What Microsoft CTO Kevin Scott told CEO Satya Nadella in email on the OpenAI Board firing CEO Sam Altman in 2023 – The Times of India


What Microsoft CTO Kevin Scott told CEO Satya Nadella in email on the OpenAI Board firing CEO Sam Altman in 2023
Internal power struggles over GPU resources and a chief scientist’s resentment over a colleague’s promotion led to Sam Altman’s ouster from OpenAI, according to Microsoft CTO Kevin Scott. Inexperienced board members, swayed by a one-sided story, failed to grasp the consequences of firing the CEO, sparking employee backlash and a swift return for Altman.

Microsoft’s Chief Technology Officer Kevin Scott had a blunt diagnosis for why OpenAI‘s board fired Sam Altman in November 2023: internal power struggles over GPUs and a chief scientist struggling with a colleague’s promotion. In an email sent to CEO Satya Nadella on November 19, 2023, Scott laid out the messy reality behind the shock dismissal. Board member Ilya Sutskever had grown increasingly frustrated with Altman over two specific issues that had been festering inside OpenAI.The first was a fight over computing resources. ChatGPT’s explosive success meant GPUs were being diverted to the API and consumer products. Research teams felt starved. They could “always use more GPUs because what they’re doing is literally insatiable,” Scott wrote. The researchers blamed Applied AI for hogging resources. Applied AI believed they deserved priority. Neither side saw the bigger picture.

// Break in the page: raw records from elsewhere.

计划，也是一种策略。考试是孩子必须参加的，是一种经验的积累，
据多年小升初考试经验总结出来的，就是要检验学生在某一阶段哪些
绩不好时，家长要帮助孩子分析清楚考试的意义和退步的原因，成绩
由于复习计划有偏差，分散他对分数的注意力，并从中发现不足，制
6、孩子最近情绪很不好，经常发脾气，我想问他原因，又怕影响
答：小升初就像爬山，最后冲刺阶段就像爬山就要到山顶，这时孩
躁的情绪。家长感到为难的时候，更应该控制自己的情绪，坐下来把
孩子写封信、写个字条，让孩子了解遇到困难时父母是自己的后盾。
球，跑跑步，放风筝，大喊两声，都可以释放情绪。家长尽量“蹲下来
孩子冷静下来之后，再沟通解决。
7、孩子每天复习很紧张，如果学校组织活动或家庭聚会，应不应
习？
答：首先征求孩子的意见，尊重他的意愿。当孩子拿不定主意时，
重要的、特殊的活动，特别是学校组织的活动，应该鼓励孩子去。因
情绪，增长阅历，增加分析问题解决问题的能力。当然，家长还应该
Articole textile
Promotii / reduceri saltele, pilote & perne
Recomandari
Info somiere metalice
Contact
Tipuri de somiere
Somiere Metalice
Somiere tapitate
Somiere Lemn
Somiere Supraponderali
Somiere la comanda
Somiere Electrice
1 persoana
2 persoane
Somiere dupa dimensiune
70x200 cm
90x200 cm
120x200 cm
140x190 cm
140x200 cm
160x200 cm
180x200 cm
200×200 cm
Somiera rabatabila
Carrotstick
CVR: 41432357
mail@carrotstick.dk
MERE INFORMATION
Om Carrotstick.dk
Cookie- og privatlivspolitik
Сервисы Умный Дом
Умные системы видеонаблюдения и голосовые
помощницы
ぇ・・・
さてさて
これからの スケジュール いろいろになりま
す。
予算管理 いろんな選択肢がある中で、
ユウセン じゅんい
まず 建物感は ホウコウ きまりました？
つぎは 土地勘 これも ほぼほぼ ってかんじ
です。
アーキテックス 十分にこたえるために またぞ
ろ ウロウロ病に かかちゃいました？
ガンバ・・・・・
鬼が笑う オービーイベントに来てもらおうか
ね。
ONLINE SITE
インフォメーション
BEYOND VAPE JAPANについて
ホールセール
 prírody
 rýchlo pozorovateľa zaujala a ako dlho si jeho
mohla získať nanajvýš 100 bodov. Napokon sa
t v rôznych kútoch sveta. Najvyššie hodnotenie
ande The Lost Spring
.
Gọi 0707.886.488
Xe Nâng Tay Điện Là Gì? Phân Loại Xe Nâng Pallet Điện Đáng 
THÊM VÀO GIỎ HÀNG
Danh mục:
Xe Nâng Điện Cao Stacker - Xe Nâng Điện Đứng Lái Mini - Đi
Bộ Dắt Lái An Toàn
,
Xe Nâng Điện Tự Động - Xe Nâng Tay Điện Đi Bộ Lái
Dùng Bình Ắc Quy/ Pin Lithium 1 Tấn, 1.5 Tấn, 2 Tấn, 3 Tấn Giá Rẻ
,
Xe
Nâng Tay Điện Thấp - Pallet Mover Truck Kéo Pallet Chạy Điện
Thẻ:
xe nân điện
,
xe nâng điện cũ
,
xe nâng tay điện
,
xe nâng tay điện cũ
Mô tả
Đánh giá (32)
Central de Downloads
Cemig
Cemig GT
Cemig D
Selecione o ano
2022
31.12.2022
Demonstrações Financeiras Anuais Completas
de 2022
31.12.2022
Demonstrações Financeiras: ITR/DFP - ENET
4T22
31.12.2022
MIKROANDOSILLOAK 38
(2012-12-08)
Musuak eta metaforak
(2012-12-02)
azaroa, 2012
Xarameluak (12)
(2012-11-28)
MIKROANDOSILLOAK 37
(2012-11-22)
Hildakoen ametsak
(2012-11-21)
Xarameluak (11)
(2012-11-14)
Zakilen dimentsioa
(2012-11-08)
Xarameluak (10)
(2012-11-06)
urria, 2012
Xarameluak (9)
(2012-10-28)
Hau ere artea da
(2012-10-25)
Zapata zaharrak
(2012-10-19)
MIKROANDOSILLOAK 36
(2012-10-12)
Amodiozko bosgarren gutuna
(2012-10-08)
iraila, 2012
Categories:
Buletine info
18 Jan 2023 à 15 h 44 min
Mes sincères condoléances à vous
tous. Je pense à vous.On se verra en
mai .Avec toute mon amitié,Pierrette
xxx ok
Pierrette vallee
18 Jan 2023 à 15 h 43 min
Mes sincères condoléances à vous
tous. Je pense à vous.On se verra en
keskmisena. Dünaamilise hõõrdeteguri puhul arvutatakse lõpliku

The promotion that changed everything

The second conflict cut deeper. Jakub Pachocki, who had worked under Sutskever, started making major research breakthroughs. Altman promoted him to lead OpenAI’s core model development. The move was logical from a CEO perspective. For Sutskever, it stung. His former subordinate was now arguably more important than him.“Ilya has had a very, very hard time with this,” Scott explained. The shift happened fast, and Sutskever struggled watching someone he’d mentored leapfrog into a leadership role tackling problems “Ilya has been trying to solve the past few years with little or no progress.”

Board members ‘susceptible’ to one-sided story

Scott didn’t mince words about the board’s competence. He described some members as “effective altruism folks” who wanted unlimited money to build AGI “just to study and ponder, but not to do anything with.”None had enough business experience to understand that firing Altman wouldn’t solve their concerns. It would make them worse. They also bungled the execution. No one sought outside counsel on managing a CEO transition at “the hottest company in the world.”The timeline Scott provided showed the chaos. Thursday night: board alerts Mira Murati. Friday noon: Altman fired, Greg Brockman removed, blog post goes live. By late Friday: researchers flood Altman with messages pledging loyalty and threatening to quit. Pachocki was among the first to reach out.Within five days, nearly every OpenAI employee signed a letter demanding Altman’s return. Microsoft swooped in with job offers. The board caved. Altman later told Bill Gates the whole ordeal was “extremely painful” but ultimately strengthened the company. Scott’s email captured why it happened: inexperienced directors fell for an incomplete narrative about resource battles and bruised egos.